● ЧТО СДЕЛАТЬ: Перепишите слово в слово часть текста о государственных формах, приведенного ниже: всё, начиная со слов "Государственная форма Германии" и вниз до слов "а феодального происхождения).".

Государственная форма Англии была (и отчасти есть до сих пор) ограниченная, менее Франции вначале сословная, децентрализованная монархия, или, как другие говорят, аристократическая республика с наследственным президентом. Эта форма выразилась почти одновременно с французской при Генрихе VIII, Елизавете и Вильгельме Оранском.
Государственная форма Германии была (до Наполеона I и до годов 48 и 71) следующая: союз государств небольших, отдельных, сословных, более или менее самодержавных, с избранным императором — сюзереном (не муниципального, а феодального происхождения).
Все эти, уже выработанные ясно формы начали постепенно меняться у одних с XVIII столетия, у других в XIX веке. Во всех открылся эгалитарный и либеральный процесс.
Можно верить, что польза есть от этого какая-нибудь, общая для Вселенной, но уже никак не для долгого сохранения самих этих относительных государственных миров.
Реакция не потому не права, что она не видит истины, нет! Реакция везде чует эмпирически истину; но отдельные ячейки, волокна, ткани и члены организма стали сильнее в своих эгалитарных порывах, чем власть внутренней организующей деспотической идеи! [...]
После цветущей и сложной эпохи, как только начинается процесс вторичного упрощения и смешения контуров, т.е. большое однообразие областей, смешение сословий, подвижность и шаткость властей, принижение религии, сходство воспитания и т.п., как только деспотизм формологического процесса слабеет, так в смысле государственного блага все прогрессисты становятся не правы в теории, хотя и торжествуют на практике. Они не правы в теории; ибо, думая исправлять, они разрушают; они торжествуют на практике; ибо идут легко по течению, стремятся по наклонной плоскости. Они торжествуют, они имеют громкий успех.
Все охранители и друзья реакции правы, напротив, в теории, когда начинается процесс вторичного упростительного смешения: ибо они хотят лечить и укреплять организм. Не их вина, что они ненадолго торжествуют; не их вина, что нация не умеет уже выносить дисциплину отвлеченной государственной идеи, скрытой в недрах ее![228]
Они все-таки делают свой долг и, сколько могут, замедляют разложение, возвращая нацию, иногда и насильственно, к культу создавшей ее государственности. [...]
Я предвижу еще одно возражение: я знаю, мне могут сказать, что пред концом культурной жизни и пред политическим падением государств заметнее смешение, чем упрощение. И в древности, и теперь. Но, во-первых, самое смешение есть уже своего рода упрощение картины, упрощение юридической ткани и бытовой узорности. Смешение всех цветов ведет к серому или белому. А главное основание вот где. Я спрашиваю: просты ли нынешние копты, потомки египтян или арабы Сирии? Просты ли были pagani, сельские идолопоклонники, которые держались еще после падения и исчезновения эллино-римской религиозности и культуры в высших слоях общества? Просты ли были христиане-греки под турецким игом до восстания 20-х годов? Просты ли гебры, остатки огнепоклонников культурного персо-мидийского мира?

● ИСХОДНЫЕ ДАННЫЕ:
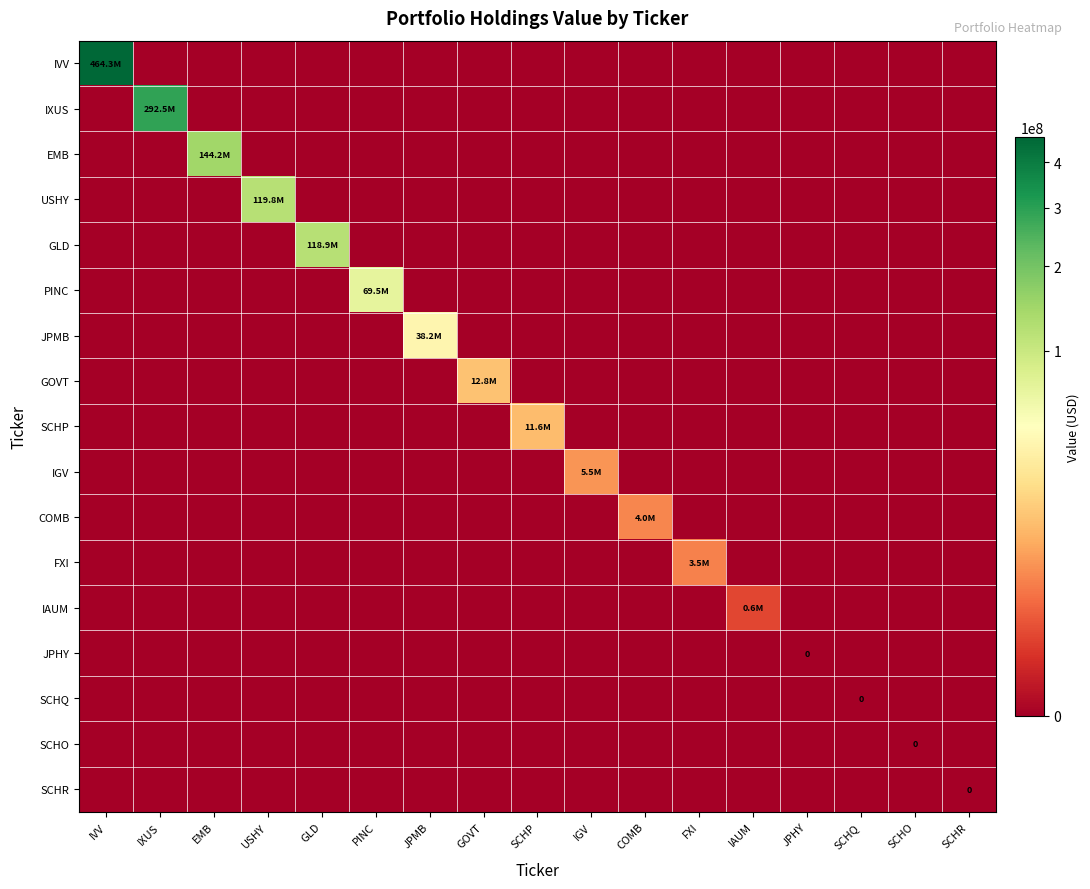

What is the maximum value for SCHP?

11569000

● ОТВЕТ НА ЗАДАНИЕ:
Государственная форма Германии была (до Наполеона I и до годов 48 и 71) следующая: союз государств небольших, отдельных, сословных, более или менее самодержавных, с избранным императором — сюзереном (не муниципального, а феодального происхождения).